The required result is a copy of each line below in which "borrowings" appears.

Difference listings:

======

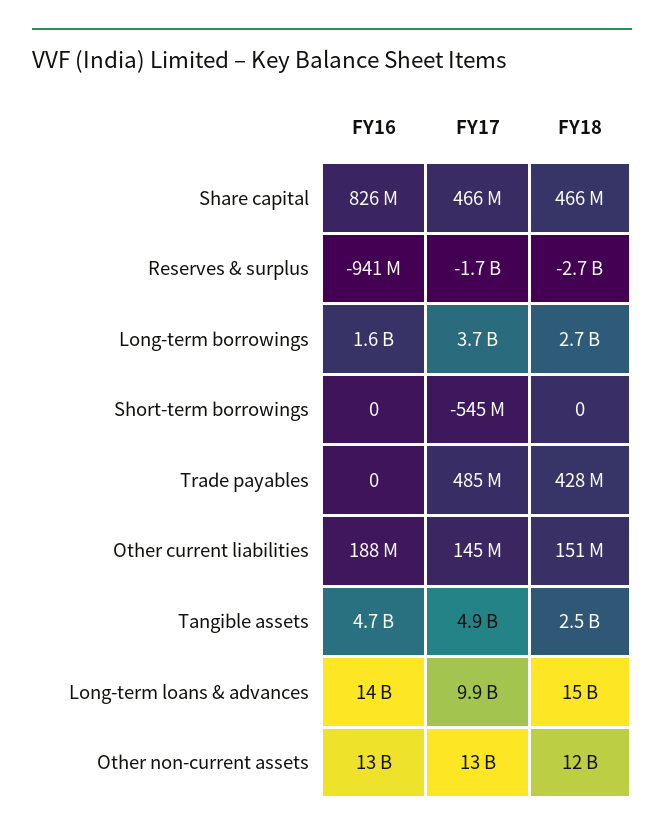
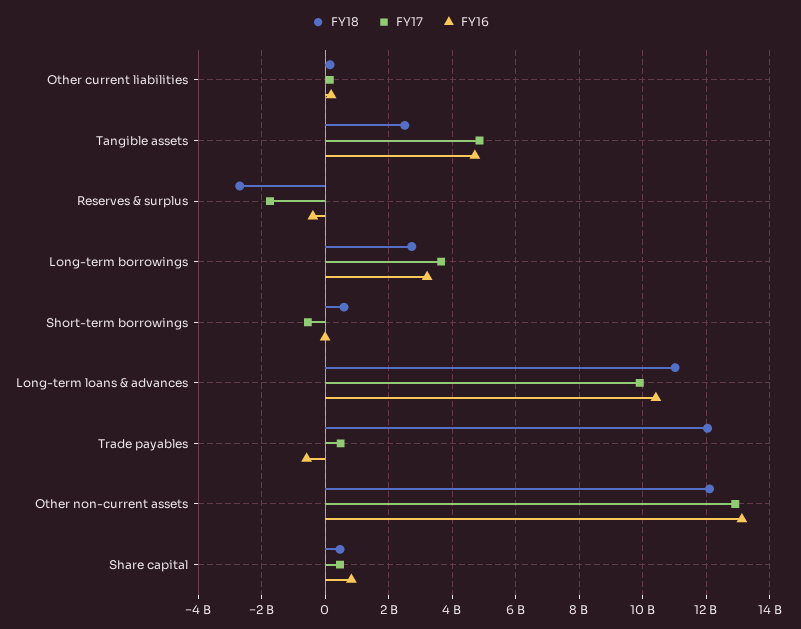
  {
    "FY16": {
      "Share capital": 826000000,
-     "Reserves & surplus": -941000000,
+     "Reserves & surplus": -400000000,
-     "Long-term borrowings": 1600000000,
+     "Long-term borrowings": 3200000000,
      "Short-term borrowings": 0,
-     "Trade payables": 0,
+     "Trade payables": -600000000,
      "Other current liabilities": 188000000,
      "Tangible assets": 4700000000,
-     "Long-term loans & advances": 14000000000,
+     "Long-term loans & advances": 10400000000,
      "Other non-current assets": 13000000000
    },
    "FY17": {
      "Share capital": 466000000,
      "Reserves & surplus": -1700000000,
      "Long-term borrowings": 3700000000,
      "Short-term borrowings": -545000000,
      "Trade payables": 485000000,
      "Other current liabilities": 145000000,
      "Tangible assets": 4900000000,
      "Long-term loans & advances": 9900000000,
      "Other non-current assets": 13000000000
    },
    "FY18": {
      "Share capital": 466000000,
      "Reserves & surplus": -2700000000,
      "Long-term borrowings": 2700000000,
-     "Short-term borrowings": 0,
+     "Short-term borrowings": 600000000,
-     "Trade payables": 428000000,
+     "Trade payables": 12000000000,
      "Other current liabilities": 151000000,
      "Tangible assets": 2500000000,
-     "Long-term loans & advances": 15000000000,
+     "Long-term loans & advances": 11000000000,
      "Other non-current assets": 12000000000
    }
  }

======

* REPLY TO THE TASK *
-     "Long-term borrowings": 1600000000,
+     "Long-term borrowings": 3200000000,
      "Short-term borrowings": 0,
      "Long-term borrowings": 3700000000,
      "Short-term borrowings": -545000000,
      "Long-term borrowings": 2700000000,
-     "Short-term borrowings": 0,
+     "Short-term borrowings": 600000000,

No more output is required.